My counselor got me an appointment with a psychologist the next day. She started me on Zoloft and gave me Xanax to “nibble on” in case the Zoloft caused more anxiety, which it did at first. I do remember going back into that fast-forward feeling, and I had some tightness in my chest. But for the first time in a long time, I wasn’t scared. I drove to work without worrying about it. I started sleeping again with no nightmares. Slowly life started getting back on track. The medication was helping me. It was what I needed at the time.

I know medication is controversial. You hear about Big Pharma, doctors getting paid off to write prescriptions, people giving ADHD medication to 2-year-olds. I know this is an abused and very subjective issue. There are risks and benefits associated with anything you do in life.

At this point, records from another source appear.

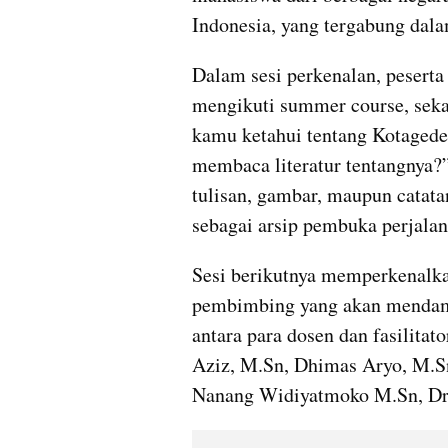
Indonesia, yang tergabung dal
Dalam sesi perkenalan, peserta
mengikuti summer course, seka
kamu ketahui tentang Kotagede
membaca literatur tentangnya?
tulisan, gambar, maupun catata
sebagai arsip pembuka perjalan
Sesi berikutnya memperkenalkan
pembimbing yang akan mendampi
antara para dosen dan fasilitat
Aziz, M.Sn, Dhimas Aryo, M.Sn
Nanang Widiyatmoko M.Sn, Dr.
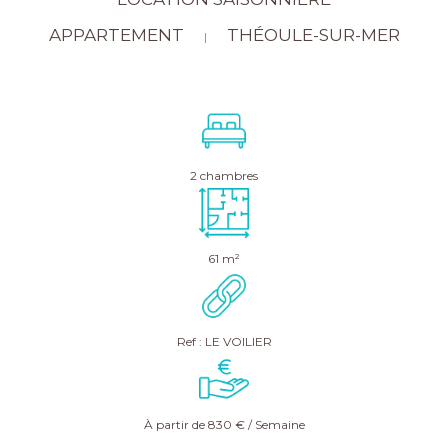
APPARTEMENT
THÉOULE-SUR-MER
|
2 chambres
61 m²
Ref : LE VOILIER
À partir de 830 € / Semaine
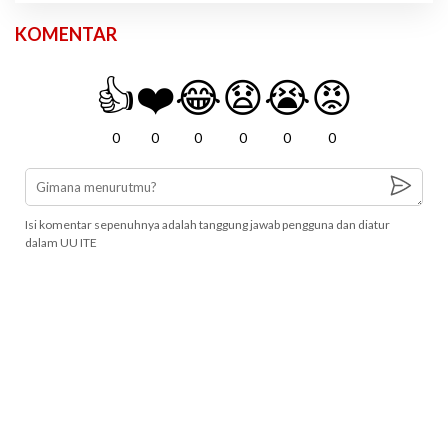
KOMENTAR
👍
❤️
😂
😧
😭
😡
0
0
0
0
0
0
Isi komentar sepenuhnya adalah tanggung jawab pengguna dan diatur
dalam UU ITE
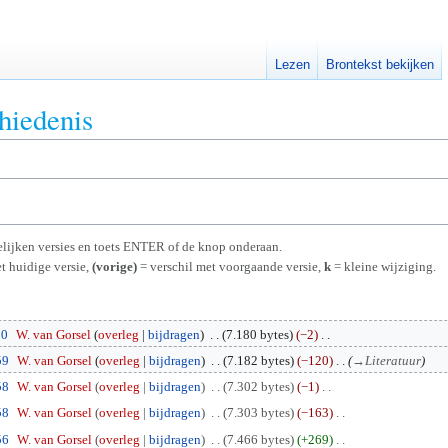
Lezen
Brontekst bekijken
hiedenis
rgelijken versies en toets ENTER of de knop onderaan.
t huidige versie,
(vorige)
= verschil met voorgaande versie,
k
= kleine wijziging.
50
W. van Gorsel
overleg
bijdragen
7.180 bytes
−2
59
W. van Gorsel
overleg
bijdragen
7.182 bytes
−120
→
Literatuur
58
W. van Gorsel
overleg
bijdragen
7.302 bytes
−1
58
W. van Gorsel
overleg
bijdragen
7.303 bytes
−163
56
W. van Gorsel
overleg
bijdragen
7.466 bytes
+269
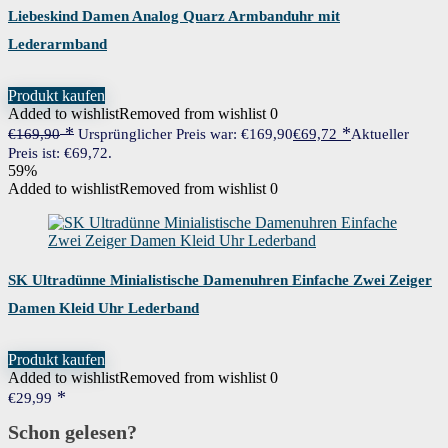
Liebeskind Damen Analog Quarz Armbanduhr mit
Lederarmband
Produkt kaufen
Added to wishlist
Removed from wishlist
0
€
169,90
Ursprünglicher Preis war: €169,90
€
69,72
Aktueller
Preis ist: €69,72.
59%
Added to wishlist
Removed from wishlist
0
SK Ultradünne Minialistische Damenuhren Einfache Zwei Zeiger
Damen Kleid Uhr Lederband
Produkt kaufen
Added to wishlist
Removed from wishlist
0
€
29,99
Schon gelesen?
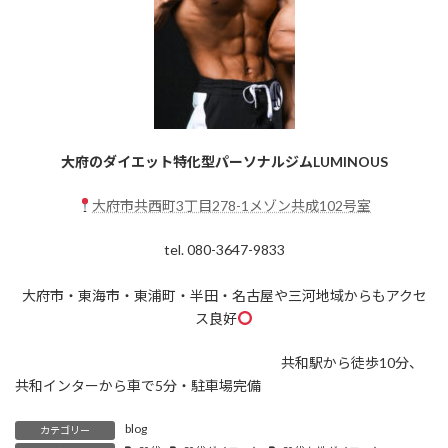
大府のダイエット特化型パーソナルジムLUMINOUS
大府市共西町3丁目278-1メゾン共成102号室
tel. 080-3647-9833
大府市・東海市・東浦町・半田・名古屋や三河地域からもアクセ
ス良好
共和駅から徒歩10分、
共和インターから車で5分・駐車場完備
blog
カテゴリー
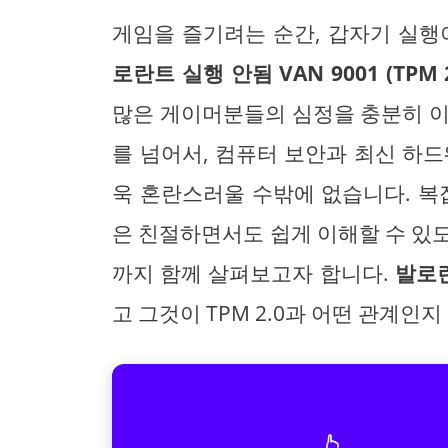
게임을 즐기려는 순간, 갑자기 실
로란트 실행 안됨 VAN 9001 (TPM 2
많은 게이머분들의 심정을 충분히 이
를 넘어서, 컴퓨터 보안과 최신 하
욱 혼란스러울 수밖에 없습니다. 복
은 친절하면서도 쉽게 이해할 수 있
까지 함께 살펴보고자 합니다.
발로
고 그것이 TPM 2.0과 어떤 관계인
👆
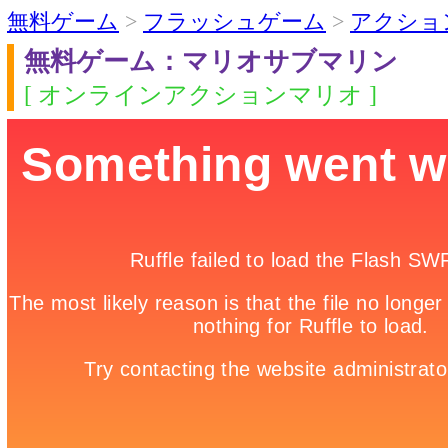
無料ゲーム
>
フラッシュゲーム
>
アクショ
無料ゲーム：マリオサブマリン
[ オンラインアクションマリオ ]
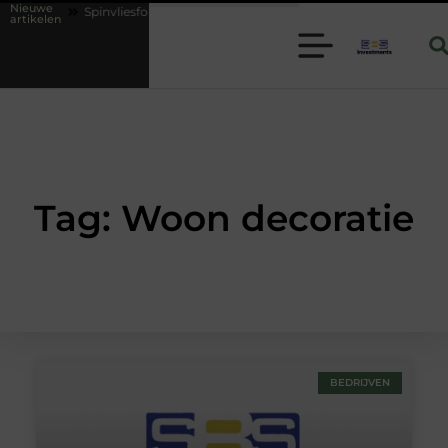
Nieuwe
ties
Spinvliesfolie slim toepassen binnen moderne folie techniek
artikelen
Tag: Woon decoratie
BEDRIJVEN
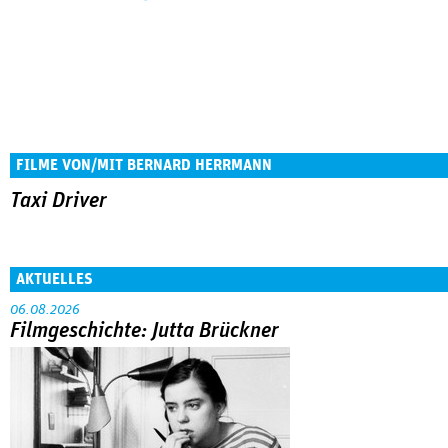
FILME VON/MIT BERNARD HERRMANN
Taxi Driver
AKTUELLES
06.08.2026
Filmgeschichte: Jutta Brückner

Your circumstances may not lead you down the same road. Everyone has a different story. I’m just sharing my particular story of why I’m thankful that the medication was there when I needed it.

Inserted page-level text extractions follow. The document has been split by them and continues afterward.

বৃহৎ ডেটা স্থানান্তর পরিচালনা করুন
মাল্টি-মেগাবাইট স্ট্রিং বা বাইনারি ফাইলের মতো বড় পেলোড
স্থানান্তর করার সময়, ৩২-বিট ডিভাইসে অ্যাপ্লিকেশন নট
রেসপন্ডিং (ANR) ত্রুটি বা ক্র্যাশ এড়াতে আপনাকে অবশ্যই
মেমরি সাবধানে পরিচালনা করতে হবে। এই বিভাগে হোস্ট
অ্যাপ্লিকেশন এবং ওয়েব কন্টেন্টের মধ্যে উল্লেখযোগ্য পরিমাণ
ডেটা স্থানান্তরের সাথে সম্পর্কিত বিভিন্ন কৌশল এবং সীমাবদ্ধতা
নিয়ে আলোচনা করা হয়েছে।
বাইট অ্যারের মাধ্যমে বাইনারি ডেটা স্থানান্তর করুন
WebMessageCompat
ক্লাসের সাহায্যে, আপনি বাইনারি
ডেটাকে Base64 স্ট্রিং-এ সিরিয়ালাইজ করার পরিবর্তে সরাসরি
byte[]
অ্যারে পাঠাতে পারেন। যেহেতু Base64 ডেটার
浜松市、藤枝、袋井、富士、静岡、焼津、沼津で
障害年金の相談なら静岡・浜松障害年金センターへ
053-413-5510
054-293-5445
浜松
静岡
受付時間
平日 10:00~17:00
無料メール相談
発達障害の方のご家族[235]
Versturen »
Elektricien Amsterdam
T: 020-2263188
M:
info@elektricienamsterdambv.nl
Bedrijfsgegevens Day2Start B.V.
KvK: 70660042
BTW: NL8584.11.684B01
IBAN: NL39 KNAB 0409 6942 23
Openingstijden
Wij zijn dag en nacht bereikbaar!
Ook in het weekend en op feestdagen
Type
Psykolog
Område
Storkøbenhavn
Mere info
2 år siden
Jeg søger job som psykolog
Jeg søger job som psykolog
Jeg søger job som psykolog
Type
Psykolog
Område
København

Starting medication for anxiety or depression isn’t something to take lightly. I’m glad I went to someone who was a trained expert, but I also wish I wouldn’t have waited so long. But, to quote one of my favorite songs by the Indigo Girls:

“With every lesson learned a line upon your beautiful face.”

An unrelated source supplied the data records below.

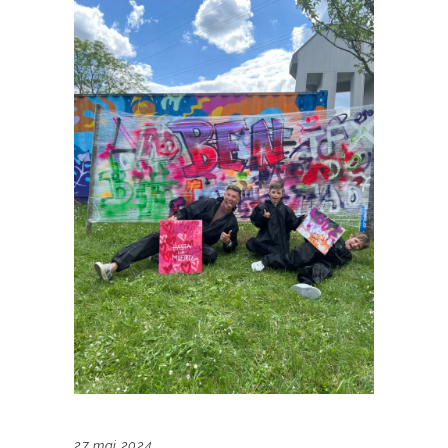
27 mai 2024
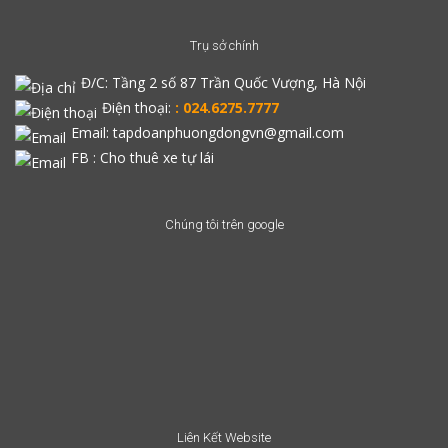
Trụ sở chính
Đ/C:
Tầng 2 số 87 Trần Quốc Vượng, Hà Nội
Điện thoại:
: 024.6275.7777
Email: tapdoanphuongdongvn@gmail.com
FB :
Cho thuê xe tự lái
Chúng tôi trên google
Liên Kết Website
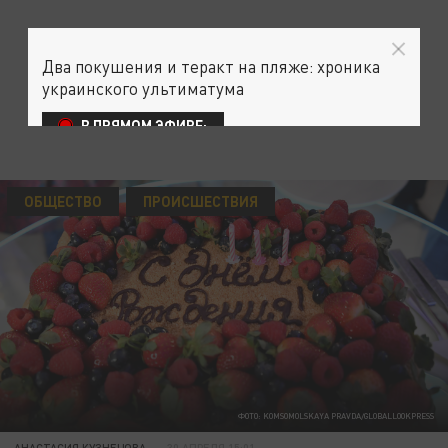
Два покушения и теракт на пляже: хроника
украинского ультиматума
В ПРЯМОМ ЭФИРЕ:
ОБЩЕСТВО
ПРОИСШЕСТВИЯ
ФОТО: KOMSOMOLSKAYA PRAVDA/GLOBALLOOKPRESS
АНАСТАСИЯ КУЗНЕЦОВА
30 АПРЕЛЯ 15:01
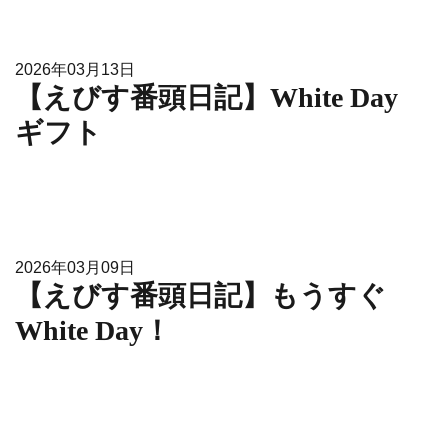
2026年03月13日
【えびす番頭日記】White Day
ギフト
2026年03月09日
【えびす番頭日記】もうすぐ
White Day！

I learned many great lessons on that bumpy ride. I’m learning more and more everyday. It’s a beautiful thing.

If you feel like starting medication is necessary to your healing process, do your research. Be your own advocate. Be vocal with your doctors about what’s working and what’s not. If they don’t listen, find another one who will. If I could give my two cents about picking a medication, find one that’s easy to wean on and off of. Also be patient. You may have to try on a few different medications before you find the one that works best for you.

True, I dislike being dependent on my medicine, and there are withdrawls issues if I switch or forget to take it. I will get off of it one day. But for now, I know I’m doing the best I can, and I am in a good place.  A humble, joyful, grateful place.

If you didn’t hear anything else in this story, hear this: don’t wait until you are staring back at a stranger. Love who you are enough to get the help you need. Do not sit back and suffer in silence. You are worth more than that. Don’t let your fears distort your own reflection. You deserve to wake up, look into the mirror and love who you see.

7 thoughts on “The Darkest Day (A Love Letter to my Medication)

  • I am truly enjoying your blog, Heather. You never know how your words will help someone. Thank you for being so open and sharing.

    Liked by 1 person

  • I so admire your courage to share your story! Anxiety and depression are so much more common than people realize…..even in children these days. Your sharing your story will help far more than you will know. You are a fantastic writer… 😊

    Liked by 1 person

  • Love the blog, Heather. I hated when people told me that I could get over my anxiety and depression without meds. Why did I trust those people more than my own intuition? I too hope that I don’t have to be on meds forever, but for right now they help me and that’s all that matters. It totally can be a struggle finding the right med and even that makes you sometimes you second guess what you are doing, but once you find what works for you, it’s like living a new.life.

    Liked by 1 person

  • Very, VERY brave, Heather; thought provoking and HEALING write up. THANK YOU for your honesty and detailed account!! I have many, many clients that could benefit from reading this. I hope you don’t mind if I share it. I can tell this was God-inspired. Again thank you!! I often do Med-education and God created medications to help us…ALL of us. They are a gift from God! People need to accept what their body requires/needs and accept His grace. In Him!! YOU’RE a gift!!!

    Liked by 1 person

  • Your courage, transparency, and vulnerability are so amazing! I know that your blog is going to be such an encouragement and help to others. You are my hero! I stand in your shadow!